Here are some records; copy every line that holds the word "Androida".

+++

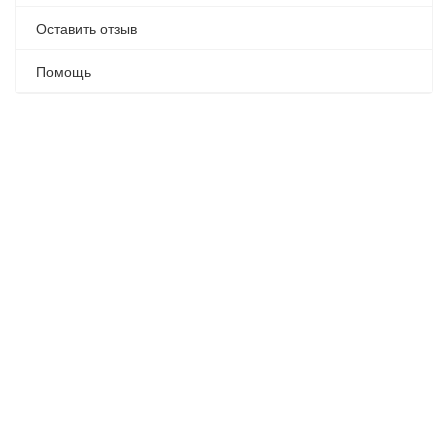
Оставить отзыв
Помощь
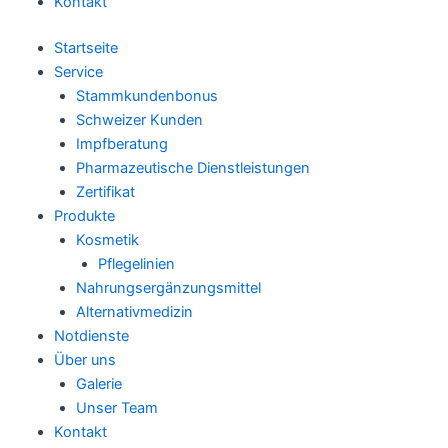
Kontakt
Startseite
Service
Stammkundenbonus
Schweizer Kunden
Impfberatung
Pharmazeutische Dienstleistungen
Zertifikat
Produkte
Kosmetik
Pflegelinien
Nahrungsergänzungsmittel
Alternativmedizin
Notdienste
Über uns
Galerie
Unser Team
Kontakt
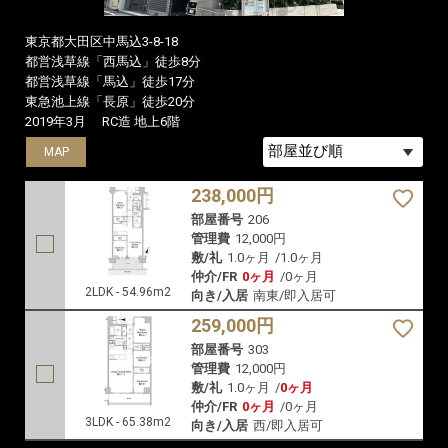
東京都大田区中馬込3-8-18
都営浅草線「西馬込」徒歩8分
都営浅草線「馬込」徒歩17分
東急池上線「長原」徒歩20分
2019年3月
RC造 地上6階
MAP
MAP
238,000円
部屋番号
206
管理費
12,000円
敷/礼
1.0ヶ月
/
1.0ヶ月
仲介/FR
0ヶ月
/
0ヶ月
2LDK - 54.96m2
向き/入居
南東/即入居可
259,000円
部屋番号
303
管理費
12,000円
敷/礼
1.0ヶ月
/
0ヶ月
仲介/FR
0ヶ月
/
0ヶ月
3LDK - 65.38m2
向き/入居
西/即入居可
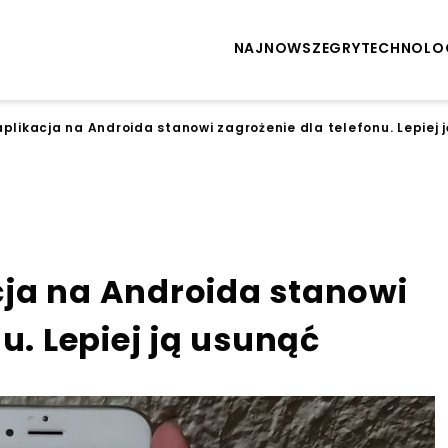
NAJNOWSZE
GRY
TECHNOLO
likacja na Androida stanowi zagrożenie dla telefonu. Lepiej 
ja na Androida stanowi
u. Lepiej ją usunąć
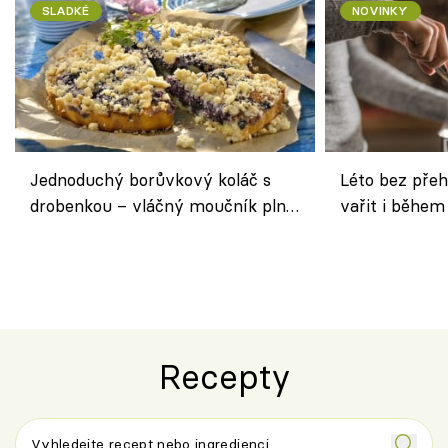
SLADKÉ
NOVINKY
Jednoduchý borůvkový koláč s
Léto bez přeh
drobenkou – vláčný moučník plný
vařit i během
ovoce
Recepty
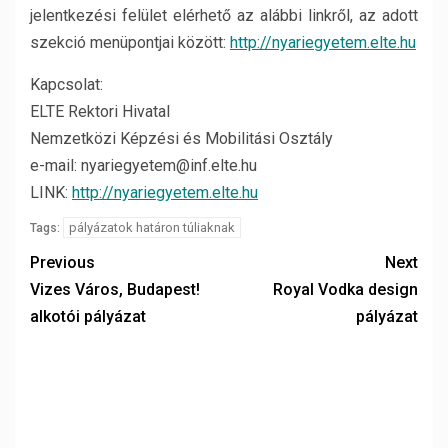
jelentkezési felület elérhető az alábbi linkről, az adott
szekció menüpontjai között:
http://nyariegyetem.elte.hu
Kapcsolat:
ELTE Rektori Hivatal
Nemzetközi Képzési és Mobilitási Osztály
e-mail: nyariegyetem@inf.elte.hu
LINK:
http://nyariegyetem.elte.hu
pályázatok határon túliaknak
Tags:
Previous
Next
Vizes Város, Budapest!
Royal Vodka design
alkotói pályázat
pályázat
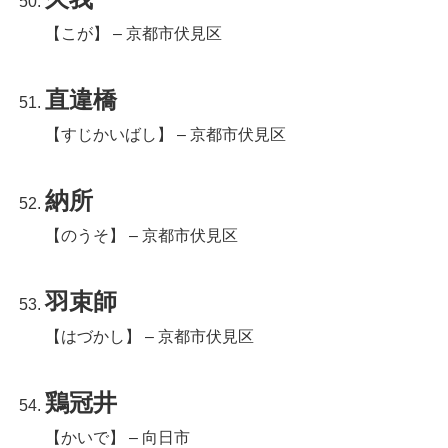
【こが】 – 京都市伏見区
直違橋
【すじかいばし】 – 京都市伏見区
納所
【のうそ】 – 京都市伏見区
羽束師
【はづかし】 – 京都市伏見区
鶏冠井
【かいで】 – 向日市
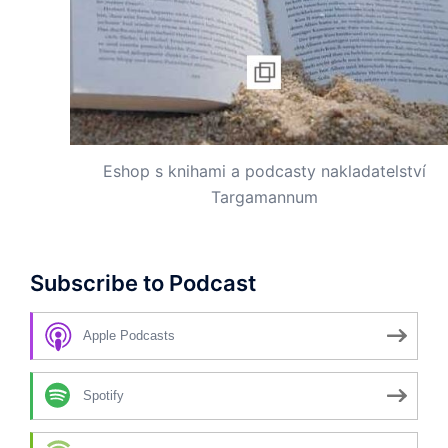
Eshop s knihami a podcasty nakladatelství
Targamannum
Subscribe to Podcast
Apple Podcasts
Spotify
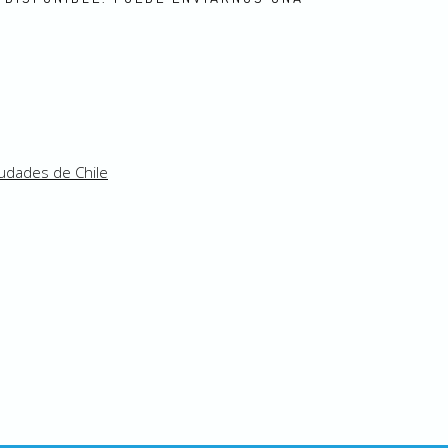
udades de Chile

+++

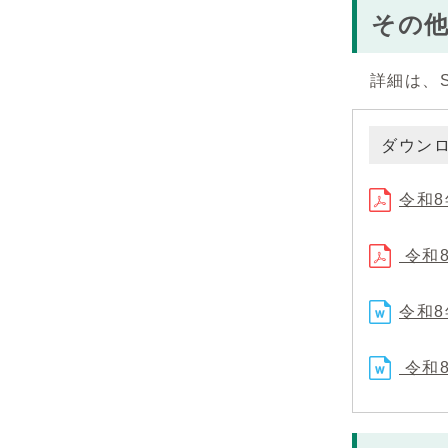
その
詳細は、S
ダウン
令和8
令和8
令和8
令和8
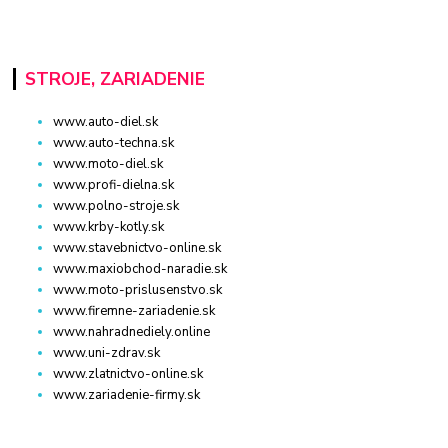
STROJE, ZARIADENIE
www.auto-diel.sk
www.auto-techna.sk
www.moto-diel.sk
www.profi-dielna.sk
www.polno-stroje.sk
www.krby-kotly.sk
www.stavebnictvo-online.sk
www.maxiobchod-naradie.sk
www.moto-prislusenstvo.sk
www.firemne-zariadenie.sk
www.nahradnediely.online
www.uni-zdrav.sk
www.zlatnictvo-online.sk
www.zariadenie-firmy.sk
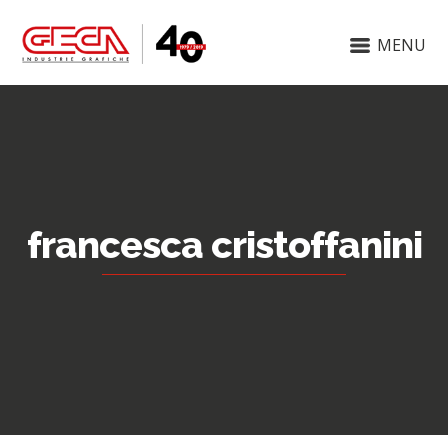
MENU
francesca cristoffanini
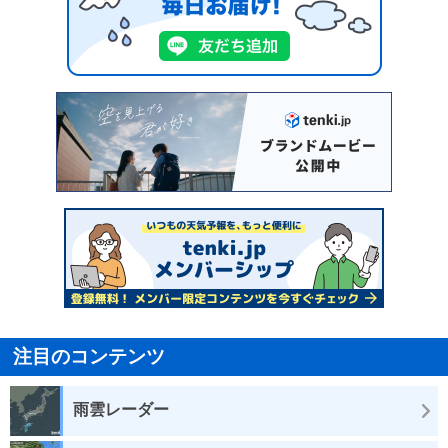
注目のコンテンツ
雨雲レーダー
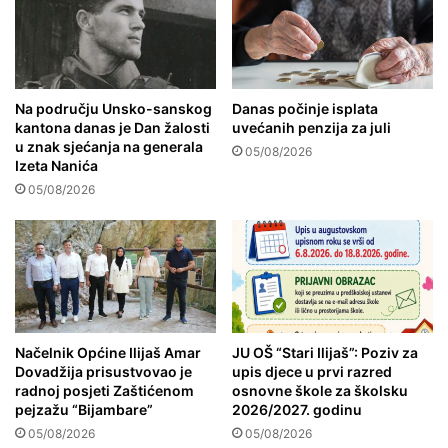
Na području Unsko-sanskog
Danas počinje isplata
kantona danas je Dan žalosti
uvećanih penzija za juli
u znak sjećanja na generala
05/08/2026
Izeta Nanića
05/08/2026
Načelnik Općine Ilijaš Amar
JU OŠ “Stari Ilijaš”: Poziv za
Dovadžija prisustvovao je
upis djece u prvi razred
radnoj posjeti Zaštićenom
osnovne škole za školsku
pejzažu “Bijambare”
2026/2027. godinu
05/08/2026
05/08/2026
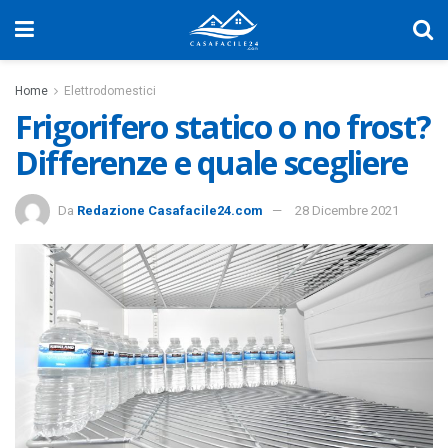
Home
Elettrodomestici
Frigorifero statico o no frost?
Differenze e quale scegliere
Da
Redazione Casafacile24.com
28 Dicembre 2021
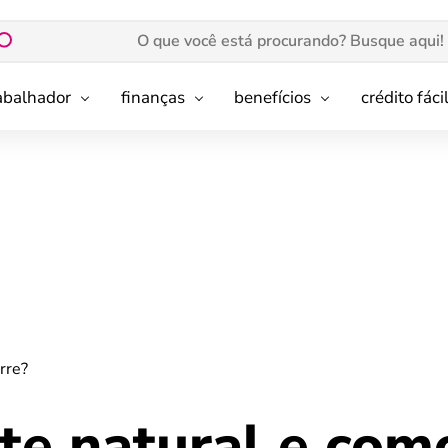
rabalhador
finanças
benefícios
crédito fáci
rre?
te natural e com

+++

EXERCISE RESULT
likacja na Androida stanowi zagrożenie dla telefonu. Lepiej 
ja na Androida stanowi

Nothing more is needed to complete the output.